Chinese fall hard for imported holiday of Valentine's Day

Updated: 2008-02-14 19:34

BEIJING - Pictures of young couples in Mao suits, holding the little red book with quotations from the paramount leader and carefully keeping each other at arm's length, were the stereotypical images of China as a land without romance.

Thirty years later, the stereotype is no more. Young Chinese spend lavishly on roses, chocolates and candlelight dinners with their sweethearts.

A week into the Year of the Rat, the imported holiday of Valentine's Day has again spurred discounts at department stores and helped hotels, restaurants and flower markets to prosper.

"Buy a paper, get a rose," a popular Beijing metropolitan newspaper offered at every newsstand on Thursday morning.

In the booming eastern city of Wenzhou, young couples rushing to get married on this special day led a downtown registry office to open 30 minutes early on Thursday morning -- and to stop accepting divorce applications for the day.

Even old couples want to try the Western holiday: 60 years into their marriage, a couple in Xi'an in northwestern Shaanxi Province decided they, too, wanted to celebrate Valentine's Day.

The news was published on a local newspaper on Tuesday and by 6 p.m. on Wednesday, about 1,500 people had put up Internet postings, 90 percent of which voiced support.

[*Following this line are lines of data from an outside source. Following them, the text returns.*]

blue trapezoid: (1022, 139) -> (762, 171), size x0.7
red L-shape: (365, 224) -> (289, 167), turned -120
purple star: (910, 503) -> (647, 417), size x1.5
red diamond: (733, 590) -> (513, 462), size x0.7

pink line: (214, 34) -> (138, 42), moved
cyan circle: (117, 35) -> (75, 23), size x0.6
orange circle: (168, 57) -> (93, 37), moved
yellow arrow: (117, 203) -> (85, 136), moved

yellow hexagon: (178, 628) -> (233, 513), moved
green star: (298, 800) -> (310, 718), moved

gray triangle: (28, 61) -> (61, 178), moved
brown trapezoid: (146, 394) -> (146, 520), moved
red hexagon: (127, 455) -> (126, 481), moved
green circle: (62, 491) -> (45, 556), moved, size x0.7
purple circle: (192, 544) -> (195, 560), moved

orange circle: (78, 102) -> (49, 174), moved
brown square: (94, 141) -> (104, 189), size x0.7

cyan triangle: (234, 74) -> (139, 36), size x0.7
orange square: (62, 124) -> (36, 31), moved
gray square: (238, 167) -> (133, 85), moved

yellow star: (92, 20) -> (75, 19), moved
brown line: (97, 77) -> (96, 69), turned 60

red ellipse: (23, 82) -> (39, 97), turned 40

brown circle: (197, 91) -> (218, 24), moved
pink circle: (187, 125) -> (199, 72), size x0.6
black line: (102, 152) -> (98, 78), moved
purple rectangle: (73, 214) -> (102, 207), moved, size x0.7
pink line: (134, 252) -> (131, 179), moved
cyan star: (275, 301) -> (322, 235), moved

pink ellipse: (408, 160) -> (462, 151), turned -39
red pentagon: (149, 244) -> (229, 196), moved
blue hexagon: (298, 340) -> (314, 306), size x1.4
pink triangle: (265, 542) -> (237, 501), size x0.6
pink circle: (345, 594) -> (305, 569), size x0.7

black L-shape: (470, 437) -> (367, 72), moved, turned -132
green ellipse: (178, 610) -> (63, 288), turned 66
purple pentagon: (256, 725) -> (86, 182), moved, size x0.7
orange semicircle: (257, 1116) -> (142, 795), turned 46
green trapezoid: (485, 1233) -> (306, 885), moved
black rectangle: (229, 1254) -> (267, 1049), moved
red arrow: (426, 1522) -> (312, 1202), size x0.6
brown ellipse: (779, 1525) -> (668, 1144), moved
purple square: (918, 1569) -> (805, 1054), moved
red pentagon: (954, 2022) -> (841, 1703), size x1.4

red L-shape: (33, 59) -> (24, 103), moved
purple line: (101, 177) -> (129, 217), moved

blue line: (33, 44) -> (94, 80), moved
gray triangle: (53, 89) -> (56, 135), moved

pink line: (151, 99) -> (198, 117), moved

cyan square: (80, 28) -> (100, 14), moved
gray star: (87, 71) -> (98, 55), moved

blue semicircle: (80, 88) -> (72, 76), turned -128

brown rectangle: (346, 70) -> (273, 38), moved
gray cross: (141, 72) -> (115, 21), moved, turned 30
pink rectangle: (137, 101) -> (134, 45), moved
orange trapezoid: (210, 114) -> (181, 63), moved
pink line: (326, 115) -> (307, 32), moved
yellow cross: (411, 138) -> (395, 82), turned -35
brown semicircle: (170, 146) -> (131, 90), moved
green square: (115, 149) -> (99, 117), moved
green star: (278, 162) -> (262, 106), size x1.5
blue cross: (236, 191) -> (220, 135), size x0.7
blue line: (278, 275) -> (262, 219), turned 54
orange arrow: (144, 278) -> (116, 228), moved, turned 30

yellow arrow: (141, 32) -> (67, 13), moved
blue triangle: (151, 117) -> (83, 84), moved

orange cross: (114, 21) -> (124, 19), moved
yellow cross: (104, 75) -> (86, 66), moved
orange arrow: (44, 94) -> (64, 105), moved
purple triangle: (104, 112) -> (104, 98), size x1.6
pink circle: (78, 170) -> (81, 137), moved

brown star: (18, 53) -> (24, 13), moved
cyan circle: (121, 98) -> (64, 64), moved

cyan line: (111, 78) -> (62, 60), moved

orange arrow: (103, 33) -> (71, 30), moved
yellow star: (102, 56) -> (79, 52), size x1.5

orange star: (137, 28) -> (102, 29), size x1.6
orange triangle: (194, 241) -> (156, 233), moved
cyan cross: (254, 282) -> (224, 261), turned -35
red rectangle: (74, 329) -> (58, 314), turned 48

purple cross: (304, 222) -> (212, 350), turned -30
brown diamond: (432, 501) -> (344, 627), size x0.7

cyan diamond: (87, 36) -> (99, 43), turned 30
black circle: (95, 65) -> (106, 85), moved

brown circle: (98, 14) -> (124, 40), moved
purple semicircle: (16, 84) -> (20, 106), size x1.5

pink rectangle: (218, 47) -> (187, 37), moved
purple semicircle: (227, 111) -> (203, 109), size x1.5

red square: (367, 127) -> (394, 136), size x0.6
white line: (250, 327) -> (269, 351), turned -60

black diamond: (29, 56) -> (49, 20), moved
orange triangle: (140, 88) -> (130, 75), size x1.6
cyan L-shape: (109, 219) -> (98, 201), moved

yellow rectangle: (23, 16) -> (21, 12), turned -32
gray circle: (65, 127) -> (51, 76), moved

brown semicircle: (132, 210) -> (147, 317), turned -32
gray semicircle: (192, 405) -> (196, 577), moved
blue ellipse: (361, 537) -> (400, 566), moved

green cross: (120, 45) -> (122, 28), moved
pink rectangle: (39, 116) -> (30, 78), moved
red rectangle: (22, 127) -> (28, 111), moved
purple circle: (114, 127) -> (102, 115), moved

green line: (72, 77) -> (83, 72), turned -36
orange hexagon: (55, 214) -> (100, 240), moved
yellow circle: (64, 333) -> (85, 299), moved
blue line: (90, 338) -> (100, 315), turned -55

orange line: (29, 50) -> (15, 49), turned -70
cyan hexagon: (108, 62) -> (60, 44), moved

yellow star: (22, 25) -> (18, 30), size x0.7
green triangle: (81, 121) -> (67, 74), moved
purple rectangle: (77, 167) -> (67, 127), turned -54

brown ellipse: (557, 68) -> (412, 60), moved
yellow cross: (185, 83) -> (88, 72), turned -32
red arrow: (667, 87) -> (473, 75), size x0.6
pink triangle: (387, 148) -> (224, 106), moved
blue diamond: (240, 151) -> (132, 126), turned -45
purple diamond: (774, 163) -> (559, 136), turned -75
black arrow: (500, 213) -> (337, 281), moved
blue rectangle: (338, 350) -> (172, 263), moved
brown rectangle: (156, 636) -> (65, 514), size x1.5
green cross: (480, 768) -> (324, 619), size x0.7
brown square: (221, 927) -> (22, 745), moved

Though most young Internet users suggested a candlelight dinner for two with chocolate, roses, perfume and whispered "sweet nothings", Li Baoshan, 82, said he would just browse through their photo album with his wife Li Guiyun, 80, and have a grand family dinner.

"Theirs was a marriage arranged by their elders and they never even met each other before they were wed," said Li Jingwen, one of the old couple's many granddaughters. "But they are very much in love and never blow up at each other. I really envy them."